The Cupcake Surprise // A daughter-in-law’s discovery

“So how were the cupcakes?” I finally asked after a week of uncharacteristic silence. “Did Dina enjoy them? How about the card?”

It might have been tacky, but I was desperate to hear some kind of validation for my efforts.

I’d sent my new married couple, Shimmy and Dina, a tray of buttercream frosted cupcakes, my signature dish, in honor of Dina’s birthday. I’d spent a long morning decorating them until they looked like something out of a magazine. Then I showed the results to my teenagers for approval before sending them off, as I really wanted them to look perfect.

“Ma, everything you make is perfect,” said Shiffy, my 15-year-old. “My friends keep saying that you should open a bakery.”

“I already did,” I protested. “Twenty-three years ago, when I got married.”
My kids chuckled. I’m an old-fashioned homemaker who spends a lot of her life in the kitchen. I’m happiest wearing a flour-dusted apron, both ovens filled with delectable confections. And I pride myself on my clean counters; one of my biggest pet peeves is a messy kitchen. I can’t even bake unless the kitchen is spotless. I usually clean as I go along, so the aftermath of a baking spree is a breeze. My kitchen floors are mopped every night, and I can’t go to sleep if there’s a dirty dish lying in the sink. Yes, I’m that type of balebusta, which makes this story even more painful.

Last week, to mark my new daughter-in-law’s birthday, I’d presented her with a tray of cupcakes, prettily wrapped in cellophane, along with a cute card and poem.
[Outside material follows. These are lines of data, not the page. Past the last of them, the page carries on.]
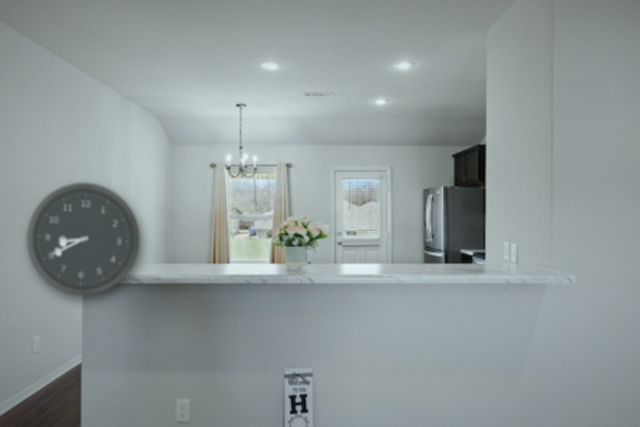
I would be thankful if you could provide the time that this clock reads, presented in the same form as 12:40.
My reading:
8:40
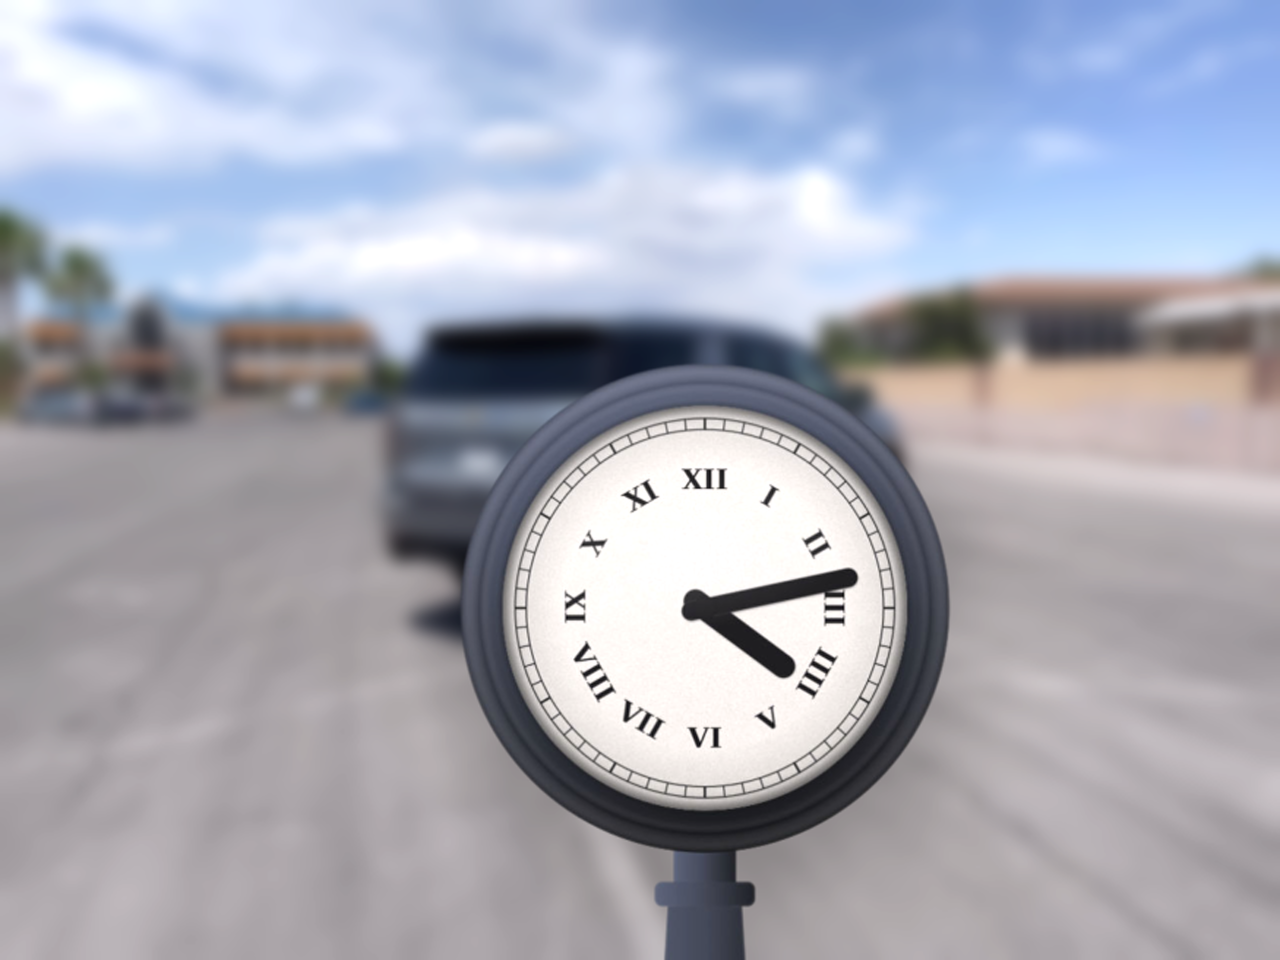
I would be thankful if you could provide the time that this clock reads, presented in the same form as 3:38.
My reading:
4:13
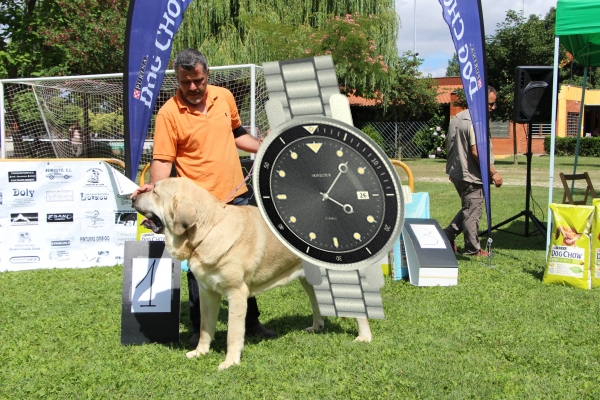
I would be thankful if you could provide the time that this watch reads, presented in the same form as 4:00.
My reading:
4:07
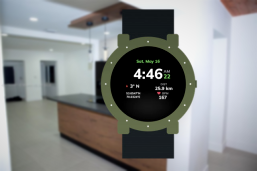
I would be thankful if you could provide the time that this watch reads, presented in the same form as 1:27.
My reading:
4:46
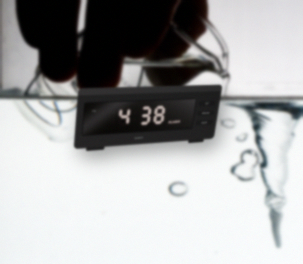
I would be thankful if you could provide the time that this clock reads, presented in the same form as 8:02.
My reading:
4:38
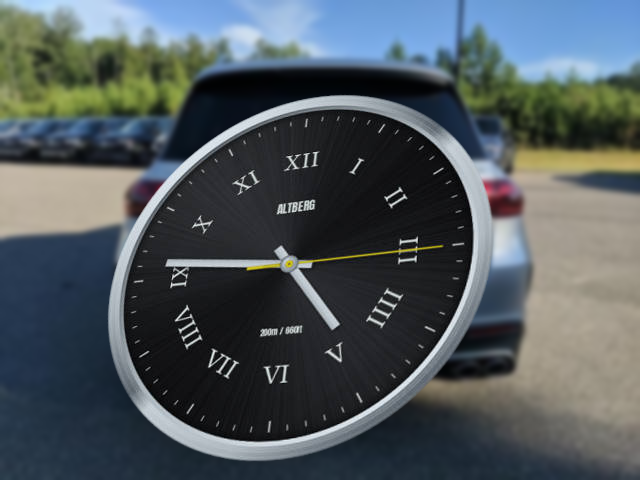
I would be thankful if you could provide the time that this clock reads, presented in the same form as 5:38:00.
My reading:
4:46:15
But an entire week had passed and I hadn’t heard from her, or from my son. No phone calls, no texts, nothing. That was very unlike my sweet newlyweds, who called regularly and were grateful for my care packages.
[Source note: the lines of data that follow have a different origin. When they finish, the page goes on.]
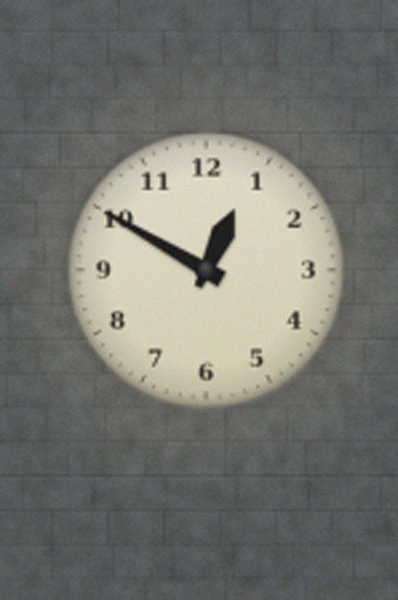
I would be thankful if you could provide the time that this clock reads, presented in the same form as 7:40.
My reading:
12:50
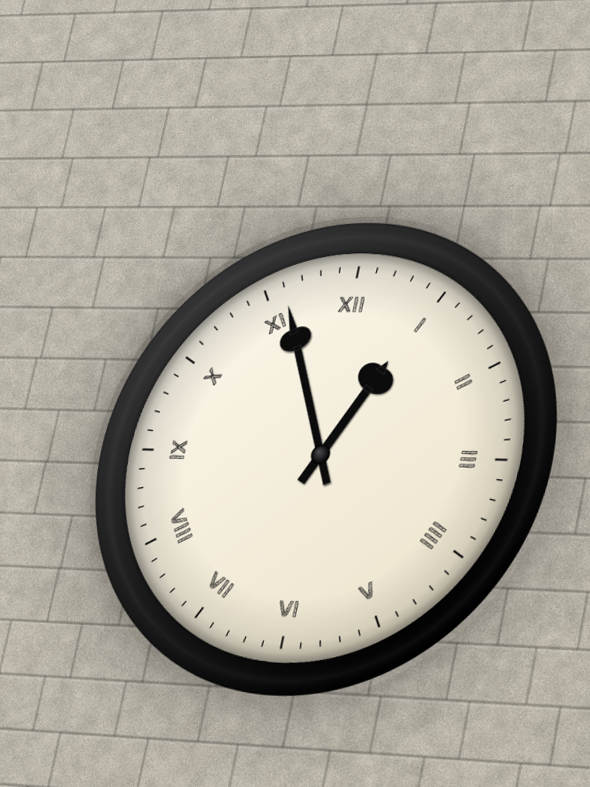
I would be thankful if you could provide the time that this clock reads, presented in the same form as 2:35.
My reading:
12:56
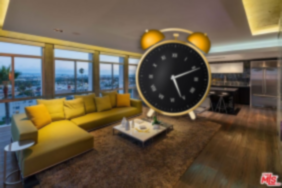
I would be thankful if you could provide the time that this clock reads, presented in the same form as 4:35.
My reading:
5:11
I finally took the bull by the horns and called to see what was going on. But Shimmy’s response was rather cryptic.

“Uh, Dina enjoyed the poem, Ma,” he said. “Yeah, it was nice. Thanks a lot.”
I was silent, waiting for more. But Shimmy didn’t take the bait.

“Uh-oh!” he suddenly exclaimed. “I just looked at the clock. It’s pretty late and I have to go to afternoon seder.” He apologized and put down the phone a bit too quickly.

Something was off. Had I offended them? Was Dina upset with me for some reason? I tried so hard to be a good shvigger, keeping my mouth shut and my pocketbook open, as the experts advised.

Dina was my first daughter-in-law so I was new at this, but my married daughter, Mimi, assured me that I was doing a great job. Perhaps she knew what was going on. Dina often confided in her. I dialed Mimi’s number, a catch in my throat.

“Hi, Ma,” she said breezily. “I was just going to call you to ask if you have any vegetable soup in the freezer. Chaim has a bit of a cold, and he says there’s nothing like the shvigger’s soup to make you feel better.”

“At least someone appreciates the shvigger’s food,” I quipped, but it sounded hollow.
“Everyone appreciates your food, Ma,” she said. “Why do you say that?”